WHAT YOU WILL DO: Output every line below exactly.

[Transcribed page contents]
* * * * * * *

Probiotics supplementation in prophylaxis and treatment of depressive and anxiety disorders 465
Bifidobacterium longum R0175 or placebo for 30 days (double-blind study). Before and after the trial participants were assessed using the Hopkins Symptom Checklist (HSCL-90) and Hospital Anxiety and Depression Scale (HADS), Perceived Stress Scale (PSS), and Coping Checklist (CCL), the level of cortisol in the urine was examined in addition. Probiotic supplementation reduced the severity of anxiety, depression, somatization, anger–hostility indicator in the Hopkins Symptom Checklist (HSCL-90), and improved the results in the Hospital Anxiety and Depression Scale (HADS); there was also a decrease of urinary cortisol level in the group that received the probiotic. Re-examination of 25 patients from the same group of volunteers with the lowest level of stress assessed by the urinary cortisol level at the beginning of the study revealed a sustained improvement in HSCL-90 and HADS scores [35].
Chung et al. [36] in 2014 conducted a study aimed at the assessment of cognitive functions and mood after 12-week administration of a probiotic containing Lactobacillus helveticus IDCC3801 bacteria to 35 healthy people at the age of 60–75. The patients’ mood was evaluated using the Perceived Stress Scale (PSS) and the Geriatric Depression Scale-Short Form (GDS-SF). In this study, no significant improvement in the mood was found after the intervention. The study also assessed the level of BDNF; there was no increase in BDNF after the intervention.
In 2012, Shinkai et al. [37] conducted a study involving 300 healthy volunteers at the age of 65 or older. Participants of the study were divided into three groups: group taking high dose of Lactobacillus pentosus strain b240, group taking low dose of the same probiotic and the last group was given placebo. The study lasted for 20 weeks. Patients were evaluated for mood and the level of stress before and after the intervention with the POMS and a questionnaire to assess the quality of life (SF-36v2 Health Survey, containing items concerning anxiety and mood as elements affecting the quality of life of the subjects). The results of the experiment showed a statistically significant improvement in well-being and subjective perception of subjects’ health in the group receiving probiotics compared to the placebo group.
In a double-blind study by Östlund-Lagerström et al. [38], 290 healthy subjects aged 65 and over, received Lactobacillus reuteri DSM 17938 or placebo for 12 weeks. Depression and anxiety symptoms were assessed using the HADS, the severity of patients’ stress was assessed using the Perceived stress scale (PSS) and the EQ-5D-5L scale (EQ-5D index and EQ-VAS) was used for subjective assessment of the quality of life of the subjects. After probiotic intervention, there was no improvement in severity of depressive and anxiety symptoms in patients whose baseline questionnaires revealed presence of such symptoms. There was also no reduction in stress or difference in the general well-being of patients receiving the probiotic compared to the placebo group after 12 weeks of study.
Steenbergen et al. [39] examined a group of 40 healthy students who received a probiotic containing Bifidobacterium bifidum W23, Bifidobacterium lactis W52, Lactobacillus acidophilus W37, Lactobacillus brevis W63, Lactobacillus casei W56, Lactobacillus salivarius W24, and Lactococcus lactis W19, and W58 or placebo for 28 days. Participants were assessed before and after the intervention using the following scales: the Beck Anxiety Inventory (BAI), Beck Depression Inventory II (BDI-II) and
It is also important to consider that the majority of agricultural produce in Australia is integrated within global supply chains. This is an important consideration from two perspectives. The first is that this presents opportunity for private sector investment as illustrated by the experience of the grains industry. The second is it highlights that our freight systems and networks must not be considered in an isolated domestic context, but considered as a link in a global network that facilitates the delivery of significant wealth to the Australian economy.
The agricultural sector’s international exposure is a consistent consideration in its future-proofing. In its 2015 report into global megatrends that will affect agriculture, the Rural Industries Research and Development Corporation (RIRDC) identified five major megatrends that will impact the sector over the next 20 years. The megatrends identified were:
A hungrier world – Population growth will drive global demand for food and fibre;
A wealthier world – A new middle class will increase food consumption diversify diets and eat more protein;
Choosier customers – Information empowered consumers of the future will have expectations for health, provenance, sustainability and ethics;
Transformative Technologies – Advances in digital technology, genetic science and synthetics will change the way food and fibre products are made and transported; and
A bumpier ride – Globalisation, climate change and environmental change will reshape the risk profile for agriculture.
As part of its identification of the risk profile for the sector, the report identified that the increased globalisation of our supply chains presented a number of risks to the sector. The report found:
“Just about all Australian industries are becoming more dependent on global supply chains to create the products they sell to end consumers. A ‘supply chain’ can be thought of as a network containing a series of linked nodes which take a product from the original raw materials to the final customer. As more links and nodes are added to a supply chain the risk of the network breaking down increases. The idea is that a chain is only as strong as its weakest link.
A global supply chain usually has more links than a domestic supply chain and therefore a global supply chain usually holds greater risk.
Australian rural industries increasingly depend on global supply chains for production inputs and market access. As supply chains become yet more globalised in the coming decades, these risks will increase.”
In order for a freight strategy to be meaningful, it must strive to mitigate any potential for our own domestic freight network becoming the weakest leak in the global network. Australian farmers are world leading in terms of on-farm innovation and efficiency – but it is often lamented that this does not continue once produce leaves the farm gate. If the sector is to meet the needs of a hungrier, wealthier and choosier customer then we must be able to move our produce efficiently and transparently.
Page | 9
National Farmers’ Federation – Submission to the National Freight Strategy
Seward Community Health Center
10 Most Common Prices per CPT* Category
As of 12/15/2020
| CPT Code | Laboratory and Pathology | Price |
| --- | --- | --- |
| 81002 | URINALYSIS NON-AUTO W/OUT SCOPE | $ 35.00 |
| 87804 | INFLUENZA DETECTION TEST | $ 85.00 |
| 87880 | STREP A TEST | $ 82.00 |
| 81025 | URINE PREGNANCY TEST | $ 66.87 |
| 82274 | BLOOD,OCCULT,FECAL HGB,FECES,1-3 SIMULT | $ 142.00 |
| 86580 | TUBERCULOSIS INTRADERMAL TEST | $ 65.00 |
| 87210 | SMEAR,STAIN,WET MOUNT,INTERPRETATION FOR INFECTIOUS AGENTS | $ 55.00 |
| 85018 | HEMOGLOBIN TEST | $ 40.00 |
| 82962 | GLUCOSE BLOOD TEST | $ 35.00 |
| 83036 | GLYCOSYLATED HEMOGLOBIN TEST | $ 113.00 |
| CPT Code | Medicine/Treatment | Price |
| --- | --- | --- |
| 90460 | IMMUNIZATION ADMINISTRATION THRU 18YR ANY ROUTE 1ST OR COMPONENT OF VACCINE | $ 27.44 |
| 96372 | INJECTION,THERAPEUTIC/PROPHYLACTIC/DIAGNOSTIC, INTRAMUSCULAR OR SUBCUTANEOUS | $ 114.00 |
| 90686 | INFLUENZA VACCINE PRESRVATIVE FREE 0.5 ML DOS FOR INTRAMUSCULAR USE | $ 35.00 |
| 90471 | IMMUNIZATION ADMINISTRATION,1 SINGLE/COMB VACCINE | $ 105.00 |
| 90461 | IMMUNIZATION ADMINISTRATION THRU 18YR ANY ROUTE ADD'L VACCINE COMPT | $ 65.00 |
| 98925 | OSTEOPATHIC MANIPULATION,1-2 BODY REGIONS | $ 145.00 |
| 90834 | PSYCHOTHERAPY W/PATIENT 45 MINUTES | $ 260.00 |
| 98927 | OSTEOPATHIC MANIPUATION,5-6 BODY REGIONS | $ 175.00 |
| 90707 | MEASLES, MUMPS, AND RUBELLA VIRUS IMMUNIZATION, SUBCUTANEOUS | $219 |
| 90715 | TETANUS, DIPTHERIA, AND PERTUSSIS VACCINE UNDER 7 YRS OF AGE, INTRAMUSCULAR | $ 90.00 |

* * * * * * *

TASK RESPONSE:
Probiotics supplementation in prophylaxis and treatment of depressive and anxiety disorders 465
Bifidobacterium longum R0175 or placebo for 30 days (double-blind study). Before and after the trial participants were assessed using the Hopkins Symptom Checklist (HSCL-90) and Hospital Anxiety and Depression Scale (HADS), Perceived Stress Scale (PSS), and Coping Checklist (CCL), the level of cortisol in the urine was examined in addition. Probiotic supplementation reduced the severity of anxiety, depression, somatization, anger–hostility indicator in the Hopkins Symptom Checklist (HSCL-90), and improved the results in the Hospital Anxiety and Depression Scale (HADS); there was also a decrease of urinary cortisol level in the group that received the probiotic. Re-examination of 25 patients from the same group of volunteers with the lowest level of stress assessed by the urinary cortisol level at the beginning of the study revealed a sustained improvement in HSCL-90 and HADS scores [35].
Chung et al. [36] in 2014 conducted a study aimed at the assessment of cognitive functions and mood after 12-week administration of a probiotic containing Lactobacillus helveticus IDCC3801 bacteria to 35 healthy people at the age of 60–75. The patients’ mood was evaluated using the Perceived Stress Scale (PSS) and the Geriatric Depression Scale-Short Form (GDS-SF). In this study, no significant improvement in the mood was found after the intervention. The study also assessed the level of BDNF; there was no increase in BDNF after the intervention.
In 2012, Shinkai et al. [37] conducted a study involving 300 healthy volunteers at the age of 65 or older. Participants of the study were divided into three groups: group taking high dose of Lactobacillus pentosus strain b240, group taking low dose of the same probiotic and the last group was given placebo. The study lasted for 20 weeks. Patients were evaluated for mood and the level of stress before and after the intervention with the POMS and a questionnaire to assess the quality of life (SF-36v2 Health Survey, containing items concerning anxiety and mood as elements affecting the quality of life of the subjects). The results of the experiment showed a statistically significant improvement in well-being and subjective perception of subjects’ health in the group receiving probiotics compared to the placebo group.
In a double-blind study by Östlund-Lagerström et al. [38], 290 healthy subjects aged 65 and over, received Lactobacillus reuteri DSM 17938 or placebo for 12 weeks. Depression and anxiety symptoms were assessed using the HADS, the severity of patients’ stress was assessed using the Perceived stress scale (PSS) and the EQ-5D-5L scale (EQ-5D index and EQ-VAS) was used for subjective assessment of the quality of life of the subjects. After probiotic intervention, there was no improvement in severity of depressive and anxiety symptoms in patients whose baseline questionnaires revealed presence of such symptoms. There was also no reduction in stress or difference in the general well-being of patients receiving the probiotic compared to the placebo group after 12 weeks of study.
Steenbergen et al. [39] examined a group of 40 healthy students who received a probiotic containing Bifidobacterium bifidum W23, Bifidobacterium lactis W52, Lactobacillus acidophilus W37, Lactobacillus brevis W63, Lactobacillus casei W56, Lactobacillus salivarius W24, and Lactococcus lactis W19, and W58 or placebo for 28 days. Participants were assessed before and after the intervention using the following scales: the Beck Anxiety Inventory (BAI), Beck Depression Inventory II (BDI-II) and
It is also important to consider that the majority of agricultural produce in Australia is integrated within global supply chains. This is an important consideration from two perspectives. The first is that this presents opportunity for private sector investment as illustrated by the experience of the grains industry. The second is it highlights that our freight systems and networks must not be considered in an isolated domestic context, but considered as a link in a global network that facilitates the delivery of significant wealth to the Australian economy.
The agricultural sector’s international exposure is a consistent consideration in its future-proofing. In its 2015 report into global megatrends that will affect agriculture, the Rural Industries Research and Development Corporation (RIRDC) identified five major megatrends that will impact the sector over the next 20 years. The megatrends identified were:
A hungrier world – Population growth will drive global demand for food and fibre;
A wealthier world – A new middle class will increase food consumption diversify diets and eat more protein;
Choosier customers – Information empowered consumers of the future will have expectations for health, provenance, sustainability and ethics;
Transformative Technologies – Advances in digital technology, genetic science and synthetics will change the way food and fibre products are made and transported; and
A bumpier ride – Globalisation, climate change and environmental change will reshape the risk profile for agriculture.
As part of its identification of the risk profile for the sector, the report identified that the increased globalisation of our supply chains presented a number of risks to the sector. The report found:
“Just about all Australian industries are becoming more dependent on global supply chains to create the products they sell to end consumers. A ‘supply chain’ can be thought of as a network containing a series of linked nodes which take a product from the original raw materials to the final customer. As more links and nodes are added to a supply chain the risk of the network breaking down increases. The idea is that a chain is only as strong as its weakest link.
A global supply chain usually has more links than a domestic supply chain and therefore a global supply chain usually holds greater risk.
Australian rural industries increasingly depend on global supply chains for production inputs and market access. As supply chains become yet more globalised in the coming decades, these risks will increase.”
In order for a freight strategy to be meaningful, it must strive to mitigate any potential for our own domestic freight network becoming the weakest leak in the global network. Australian farmers are world leading in terms of on-farm innovation and efficiency – but it is often lamented that this does not continue once produce leaves the farm gate. If the sector is to meet the needs of a hungrier, wealthier and choosier customer then we must be able to move our produce efficiently and transparently.
Page | 9
National Farmers’ Federation – Submission to the National Freight Strategy
Seward Community Health Center
10 Most Common Prices per CPT* Category
As of 12/15/2020
| CPT Code | Laboratory and Pathology | Price |
| --- | --- | --- |
| 81002 | URINALYSIS NON-AUTO W/OUT SCOPE | $ 35.00 |
| 87804 | INFLUENZA DETECTION TEST | $ 85.00 |
| 87880 | STREP A TEST | $ 82.00 |
| 81025 | URINE PREGNANCY TEST | $ 66.87 |
| 82274 | BLOOD,OCCULT,FECAL HGB,FECES,1-3 SIMULT | $ 142.00 |
| 86580 | TUBERCULOSIS INTRADERMAL TEST | $ 65.00 |
| 87210 | SMEAR,STAIN,WET MOUNT,INTERPRETATION FOR INFECTIOUS AGENTS | $ 55.00 |
| 85018 | HEMOGLOBIN TEST | $ 40.00 |
| 82962 | GLUCOSE BLOOD TEST | $ 35.00 |
| 83036 | GLYCOSYLATED HEMOGLOBIN TEST | $ 113.00 |
| CPT Code | Medicine/Treatment | Price |
| --- | --- | --- |
| 90460 | IMMUNIZATION ADMINISTRATION THRU 18YR ANY ROUTE 1ST OR COMPONENT OF VACCINE | $ 27.44 |
| 96372 | INJECTION,THERAPEUTIC/PROPHYLACTIC/DIAGNOSTIC, INTRAMUSCULAR OR SUBCUTANEOUS | $ 114.00 |
| 90686 | INFLUENZA VACCINE PRESRVATIVE FREE 0.5 ML DOS FOR INTRAMUSCULAR USE | $ 35.00 |
| 90471 | IMMUNIZATION ADMINISTRATION,1 SINGLE/COMB VACCINE | $ 105.00 |
| 90461 | IMMUNIZATION ADMINISTRATION THRU 18YR ANY ROUTE ADD'L VACCINE COMPT | $ 65.00 |
| 98925 | OSTEOPATHIC MANIPULATION,1-2 BODY REGIONS | $ 145.00 |
| 90834 | PSYCHOTHERAPY W/PATIENT 45 MINUTES | $ 260.00 |
| 98927 | OSTEOPATHIC MANIPUATION,5-6 BODY REGIONS | $ 175.00 |
| 90707 | MEASLES, MUMPS, AND RUBELLA VIRUS IMMUNIZATION, SUBCUTANEOUS | $219 |
| 90715 | TETANUS, DIPTHERIA, AND PERTUSSIS VACCINE UNDER 7 YRS OF AGE, INTRAMUSCULAR | $ 90.00 |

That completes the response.